Certes, les données chiffrées officielles ne reflètent probablement pas la réalité du nombre de décès. Mais le calcul en nombre d’urnes funéraires retirées avant la fête des morts est-il lui-même sérieux ? Pendant toute cette période, les décès autres que liés au Covid-19 auraient été soudain suspendus ? Par les autorités ?

En parallèle, l’Europe s’est mise en mouvement très tardivement. Ce que les chiffres fournis actuellement par différents pays européens soulignent, en particulier ceux de l’Italie, de l’Espagne et de la France, c’est la faiblesse de leur système de santé, le résultat d’une diminution constante des budgets hospitaliers publics et la réduction des personnels dans le cadre d’une politique à peine dissimulée de privatisation des systèmes de santé. Le 3 février, le quotidien Le Monde publiait un article intitulé « Face à l’épidémie de coronavirus, les failles du système de santé chinois » qui dénonçait l’insuffisance du nombre de lits dans les hôpitaux et le renvoi chez eux de patients malades.

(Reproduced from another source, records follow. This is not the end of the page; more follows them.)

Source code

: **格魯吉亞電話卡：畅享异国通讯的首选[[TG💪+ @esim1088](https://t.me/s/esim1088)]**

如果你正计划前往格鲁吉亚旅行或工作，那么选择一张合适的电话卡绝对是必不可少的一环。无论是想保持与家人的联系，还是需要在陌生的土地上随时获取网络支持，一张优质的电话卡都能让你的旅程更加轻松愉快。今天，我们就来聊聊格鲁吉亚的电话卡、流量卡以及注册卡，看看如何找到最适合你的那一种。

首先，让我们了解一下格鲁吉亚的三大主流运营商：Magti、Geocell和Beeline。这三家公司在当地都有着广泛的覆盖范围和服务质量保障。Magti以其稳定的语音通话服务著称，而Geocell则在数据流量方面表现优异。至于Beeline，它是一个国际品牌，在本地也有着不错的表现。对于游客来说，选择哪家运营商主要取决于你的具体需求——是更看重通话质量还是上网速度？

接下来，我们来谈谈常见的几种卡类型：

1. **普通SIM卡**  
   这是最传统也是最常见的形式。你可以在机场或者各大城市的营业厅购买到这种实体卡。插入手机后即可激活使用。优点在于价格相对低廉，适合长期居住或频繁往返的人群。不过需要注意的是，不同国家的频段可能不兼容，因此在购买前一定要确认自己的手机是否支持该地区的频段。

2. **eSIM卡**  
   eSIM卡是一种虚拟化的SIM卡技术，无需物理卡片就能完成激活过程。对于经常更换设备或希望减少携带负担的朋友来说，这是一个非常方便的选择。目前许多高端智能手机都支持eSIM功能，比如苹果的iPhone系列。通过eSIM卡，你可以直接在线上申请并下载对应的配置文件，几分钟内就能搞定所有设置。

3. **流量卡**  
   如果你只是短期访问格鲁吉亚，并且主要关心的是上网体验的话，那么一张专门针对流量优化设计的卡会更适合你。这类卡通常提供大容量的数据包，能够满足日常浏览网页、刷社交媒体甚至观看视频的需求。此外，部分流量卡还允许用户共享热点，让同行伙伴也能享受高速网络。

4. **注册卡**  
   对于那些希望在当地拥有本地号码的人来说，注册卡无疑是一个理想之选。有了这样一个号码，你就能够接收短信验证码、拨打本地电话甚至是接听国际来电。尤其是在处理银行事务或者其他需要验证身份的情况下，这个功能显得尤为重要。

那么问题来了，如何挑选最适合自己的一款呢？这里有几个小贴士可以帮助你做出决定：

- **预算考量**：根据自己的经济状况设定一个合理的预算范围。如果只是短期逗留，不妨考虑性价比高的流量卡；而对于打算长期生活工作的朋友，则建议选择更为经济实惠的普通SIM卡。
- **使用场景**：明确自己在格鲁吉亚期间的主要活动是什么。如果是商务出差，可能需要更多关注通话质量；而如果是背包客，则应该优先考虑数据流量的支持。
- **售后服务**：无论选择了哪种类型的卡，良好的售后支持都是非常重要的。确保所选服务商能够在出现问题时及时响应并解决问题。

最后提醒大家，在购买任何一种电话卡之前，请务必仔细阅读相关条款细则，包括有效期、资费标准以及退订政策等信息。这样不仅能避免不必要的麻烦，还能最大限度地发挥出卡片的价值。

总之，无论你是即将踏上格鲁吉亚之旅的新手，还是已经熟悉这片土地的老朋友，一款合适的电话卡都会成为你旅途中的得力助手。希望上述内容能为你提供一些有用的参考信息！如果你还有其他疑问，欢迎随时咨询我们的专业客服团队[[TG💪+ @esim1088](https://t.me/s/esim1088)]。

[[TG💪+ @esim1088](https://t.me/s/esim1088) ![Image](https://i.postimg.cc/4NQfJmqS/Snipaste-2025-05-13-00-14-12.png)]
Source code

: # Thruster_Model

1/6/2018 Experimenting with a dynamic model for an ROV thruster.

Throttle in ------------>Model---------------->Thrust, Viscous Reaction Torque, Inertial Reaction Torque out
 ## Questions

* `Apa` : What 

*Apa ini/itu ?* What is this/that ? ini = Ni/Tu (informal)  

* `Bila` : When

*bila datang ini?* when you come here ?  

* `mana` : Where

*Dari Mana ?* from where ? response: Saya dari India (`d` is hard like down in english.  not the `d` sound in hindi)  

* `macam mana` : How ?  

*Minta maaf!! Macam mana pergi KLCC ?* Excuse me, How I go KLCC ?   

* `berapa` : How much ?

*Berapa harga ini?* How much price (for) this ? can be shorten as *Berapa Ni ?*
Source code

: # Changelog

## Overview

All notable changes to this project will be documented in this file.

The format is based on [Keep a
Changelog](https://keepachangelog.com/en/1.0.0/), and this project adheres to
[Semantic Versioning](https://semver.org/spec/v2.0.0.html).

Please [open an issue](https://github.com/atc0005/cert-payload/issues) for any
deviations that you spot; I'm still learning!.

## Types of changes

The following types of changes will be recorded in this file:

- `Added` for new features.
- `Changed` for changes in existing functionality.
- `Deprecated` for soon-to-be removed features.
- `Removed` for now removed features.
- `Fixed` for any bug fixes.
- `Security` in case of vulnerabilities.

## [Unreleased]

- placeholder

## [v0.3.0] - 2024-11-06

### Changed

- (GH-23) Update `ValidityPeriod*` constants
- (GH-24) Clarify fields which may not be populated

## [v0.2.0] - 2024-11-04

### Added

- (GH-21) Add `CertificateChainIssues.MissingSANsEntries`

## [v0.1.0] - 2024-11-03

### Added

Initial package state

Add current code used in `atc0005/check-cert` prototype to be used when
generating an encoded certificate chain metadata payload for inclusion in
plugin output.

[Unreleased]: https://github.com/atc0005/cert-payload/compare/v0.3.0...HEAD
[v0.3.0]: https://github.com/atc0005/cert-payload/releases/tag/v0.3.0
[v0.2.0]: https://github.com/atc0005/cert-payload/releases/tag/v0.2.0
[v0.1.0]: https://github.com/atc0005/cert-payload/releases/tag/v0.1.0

La France, si prompte à dispenser des leçons, n’a-t-elle pas été contrainte de transférer ses malades vers l’Allemagne, le Luxembourg, et même la Tchéquie ? Certaines villes françaises ont utilisé à leur tour les drones de surveillance. L’armée a également été mobilisée pour cette lutte sans qu’elle ne soit accusée de dérive dictatoriale… En matière de transparence, les dirigeants français n’ont cessé de couvrir leur impréparation et les failles de leur gouvernance en affirmant, contre toute évidence au regard des expériences asiatiques, que le port des masques était inutile – voire dangereux.

Le seul objectif était de dissimuler le plus longtemps possible le fait que les stocks n’avaient pas été renouvelés. Mais à partir du moment où les premiers cas sont apparus en Italie en janvier, n’était-il pas temps pour ces autorités de vérifier les stocks et de commander à l’étranger les centaines de millions de masques qui allaient être nécessaires? Pourquoi n’ont-elles pas mis en place un système de tests de dépistage et de suivi des malades alors que l’Allemagne de son côté, qui communique beaucoup moins mais agit davantage, avait lancé des centaines de milliers de tests hebdomadaires ?

Les patients testés positifs sont eux aussi, comme en Chine dans certaines régions, renvoyés chez eux faute de place et ne sont hospitalisés qu’en dernier recours, lorsqu’il est le plus souvent trop tard. Pourquoi des scanners thermiques, ou au minimum la prise de la température des passagers arrivant dans les aéroports, n’ont-ils pas été mis en place ? Ces négligences ont affecté plusieurs pays européens et leurs populations en paient aujourd’hui le prix. Se retourner vers la Chine pour se disculper ne suffira pas à tromper les opinions publiques. Le jour arrivera d’un inévitable bilan honnête des responsabilités et des failles.

 

note: Lionel Vairon, ancien diplomate et universitaire, Président de CEC Consulting et chercheur senior de l’Institut Charhar.